Die “Harmonia artificiosa” zählt zu den verschütteten Werkzyklen der berocken Musikgeschichte. Man darf davon ausgehen, dass Zeitgenossen und Nachfolger des österreichischen Komponisten die Sammlung kannten. Manche Verweise wie etwa der Kopfsatz des “Quartetts g-moll TWV 43:g4” von Georg Philipp Telemann, der sich auf zwei Motive aus Bibers “Allemande” der “Partita IV” bezieht, belegen direkte Bezugnahmen. Andere wie etwa ungewohnte, aber für den frühbarocken Meister typische Griffkombinationen lassen sich zum Beispiel in Bachs “h-moll-Patita” für Violine Solo nachweisen. Trotzdem blieb Bibers Sammlung weitgehend unbekannt und führte durch unüblich gewordene Stimmungen sogar dazu, dass Musiker einen Bogen darum machten. Selbst für den Barock-Spezialisten Reinhard Goebel war es ein langsamer Prozess der Annäherung: “Dreißig Jahre lang habe ich über diesen sieben Partiten gebrütet, sie erwogen, verworfen, geübt und habe nicht zuletzt zwischendurch einige andere Projekte erarbeitet.
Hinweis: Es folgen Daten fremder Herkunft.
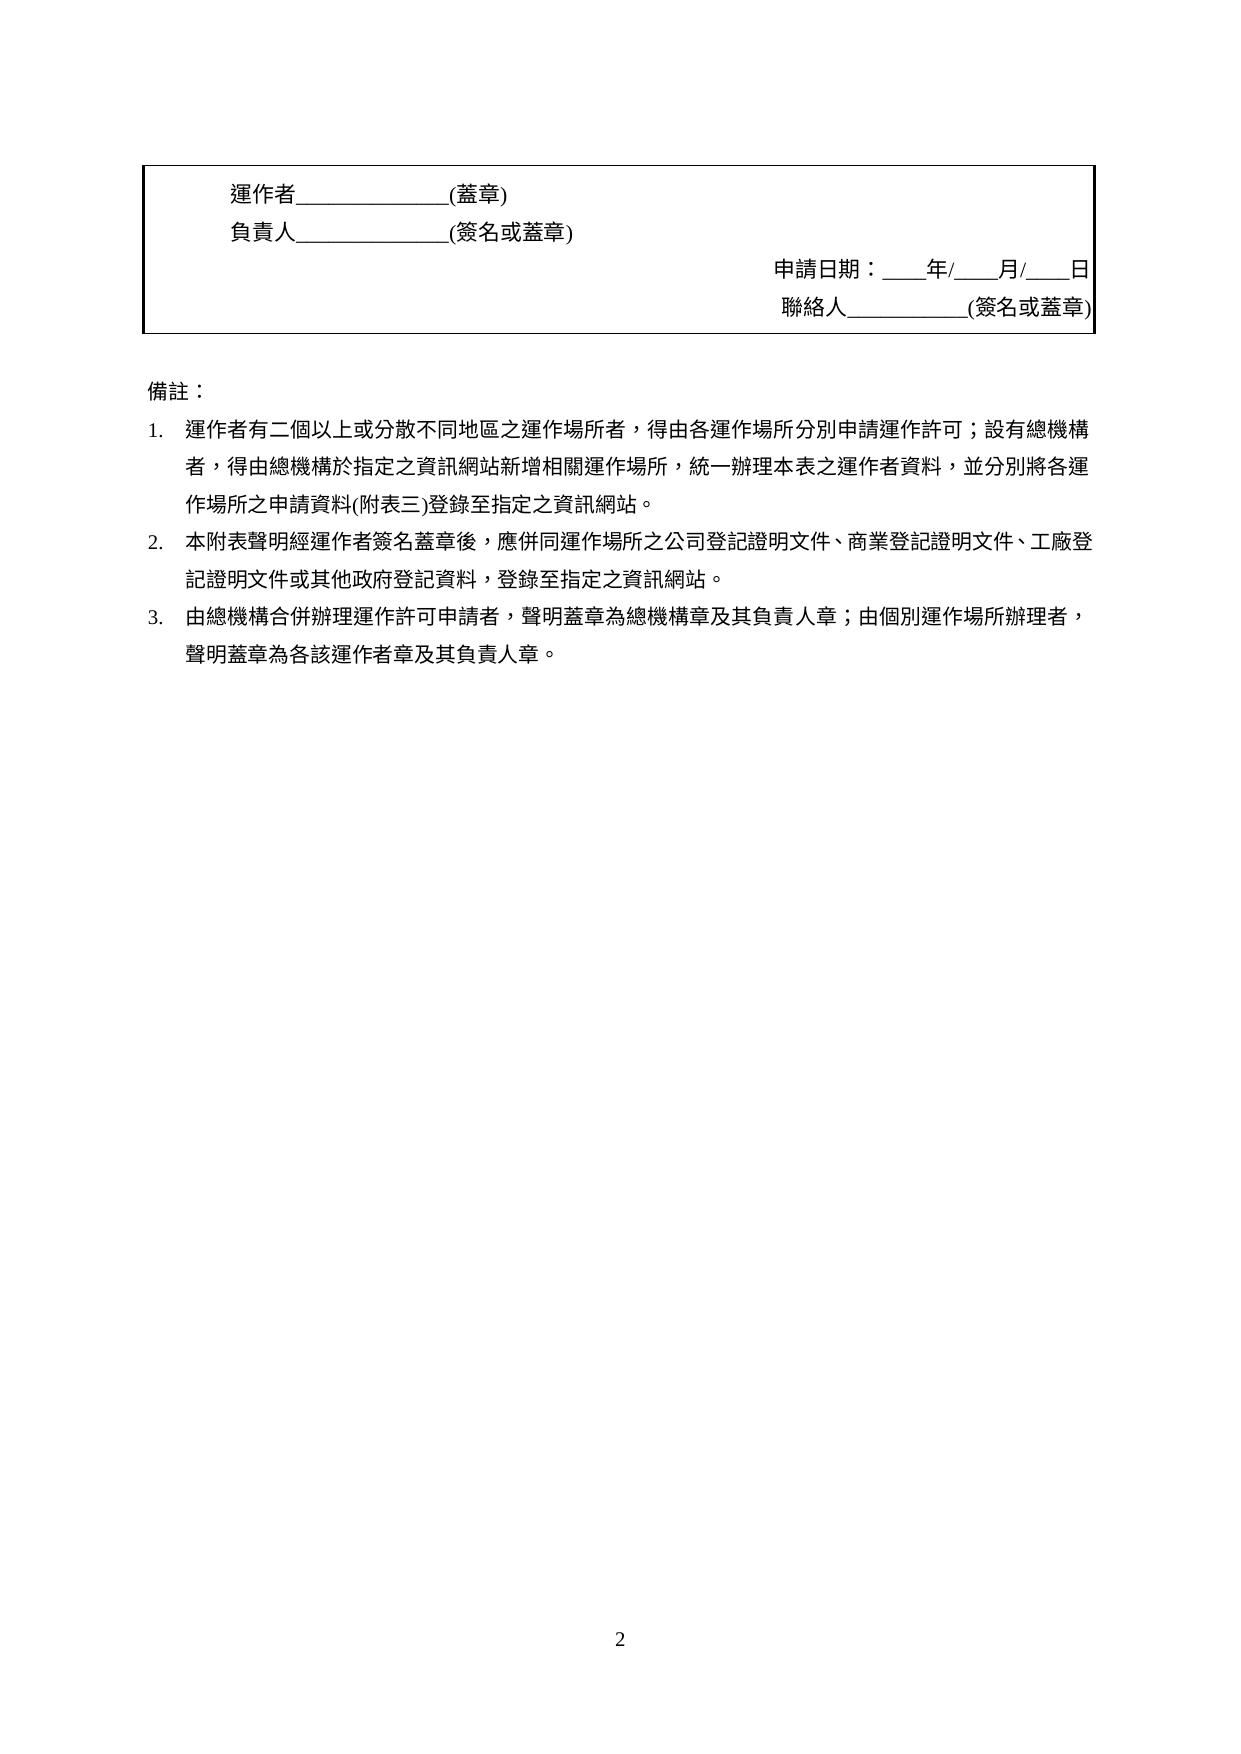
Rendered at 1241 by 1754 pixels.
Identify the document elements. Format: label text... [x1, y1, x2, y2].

list 由總機構合併辦理運作許可申請者，聲明蓋章為總機構章及其負責人章；由個別運作場所辦理者，聲明蓋章為各該運作者章及其負責人章。 [148, 597, 1092, 672]
list 本附表聲明經運作者簽名蓋章後，應併同運作場所之公司登記證明文件、商業登記證明文件、工廠登記證明文件或其他政府登記資料，登錄至指定之資訊網站。 [148, 522, 1092, 597]
text 備註： [148, 372, 1092, 409]
list 運作者有二個以上或分散不同地區之運作場所者，得由各運作場所分別申請運作許可；設有總機構者，得由總機構於指定之資訊網站新增相關運作場所，統一辦理本表之運作者資料，並分別將各運作場所之申請資料(附表三)登錄至指定之資訊網站。 [148, 409, 1092, 522]
table_cell 運作者______________(蓋章) 負責人______________(簽名或蓋章) 申請日期：____年/____月/____日 聯絡人___________(簽名或蓋章) [145, 166, 1093, 333]
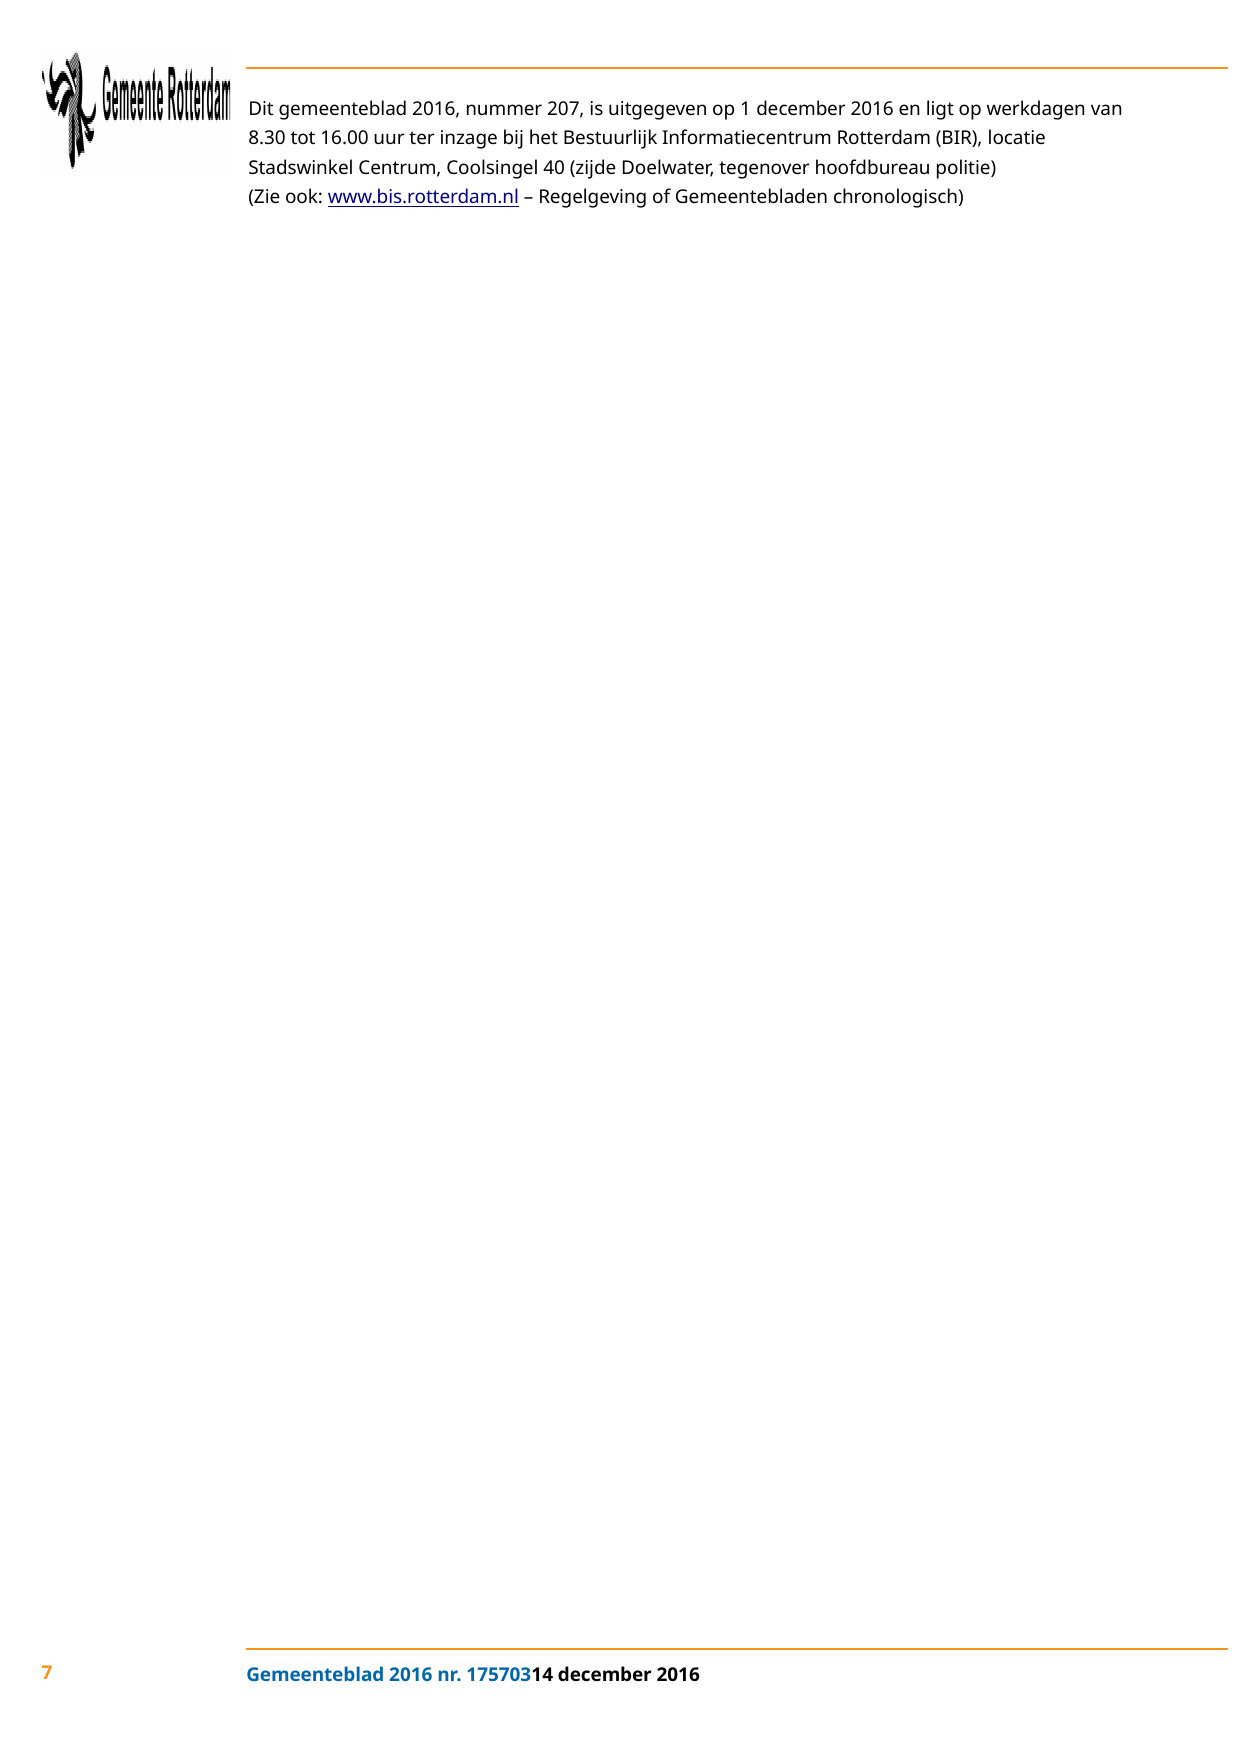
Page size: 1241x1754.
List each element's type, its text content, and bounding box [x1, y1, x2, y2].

picture [41, 47, 231, 172]
text (Zie ook: www.bis.rotterdam.nl – Regelgeving of Gemeentebladen chronologisch) [248, 184, 1152, 209]
text Dit gemeenteblad 2016, nummer 207, is uitgegeven op 1 december 2016 en ligt op werkdagen van 8.30 tot 16.00 uur ter inzage bij het Bestuurlijk Informatiecentrum Rotterdam (BIR), locatie Stadswinkel Centrum, Coolsingel 40 (zijde Doelwater, tegenover hoofdbureau politie) [248, 95, 1152, 180]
Immer wieder aber bin ich zu diesem Faszinosum meiner Jugendzeit zurückgekommen. Es nun zum 300.Todestag von Biber 2004 vorlegen zu können, zu einem Zeitpunkt, an dem sich mein Engagement für die Archiv Produktion zum fünfundzwanzigsten Male jährt und wir auf dreißig Jahre Musica Antiqua zurückblicken können, ist Ehre und Verpflichtung zugleich”.
 
Tatsächlich war es eine Herausforderung, für eine Einspielung der “Harmonia artificiosa-ariosa: diversi mode accordata” (1696) das passende Team zu finden. Da ist zunächst die Vielfalt der verwendeten Instrumente, die sämtliche gebräuchlichen da-braccio-Instrumente, Violine, Viola und die Viola d’amore integriert. Dann sind die beiden Geigenstimmen vollkommen gleichberechtigt konzipiert und erfordern dementsprechend symbiotische Interpretationen der Beteiligten. Schließlich verwenden sie die heute unübliche Skordatur, eine effektvolle Verstimmung der Instrumenten, die zu überraschenden Klangfarben führt. Und nicht zuletzt war einige quellenkritische Vorarbeit nötig, um aus den eher spärlichen Überlieferungen wieder einen vollständigen und korrekten Notentext zu rekonstruieren. So konnte Goebel durchaus aufatmen, als er im November vergangenen Jahres mit den Musica Antiqua Köln-Kollegen Stephan Schardt (Violine 1 ÷ 2), Karlheinz Steeb (Viola), Klaus-Dieter Brandt (Continuo / Cello) und Léon Berben (Continuo / Cembalo) ins Studio des Deutschlandfunks ging und am Ende einer intensiven Woche alle sieben Partien des “Harmonia artificiosa” im Kasten waren. Und er kann auch stolz darauf sein, dass er eine ausgezeichnete Aufnahme geschaffen hat, für die das Warten sich gelohnt hat. Denn Goebels Biber hat den nötigen Ernst und die passende Dramaturgie, das als Leistungsschau der kompositorischen Kompetenz konzipierte Werk in aller Pracht erstrahlen zu lassen.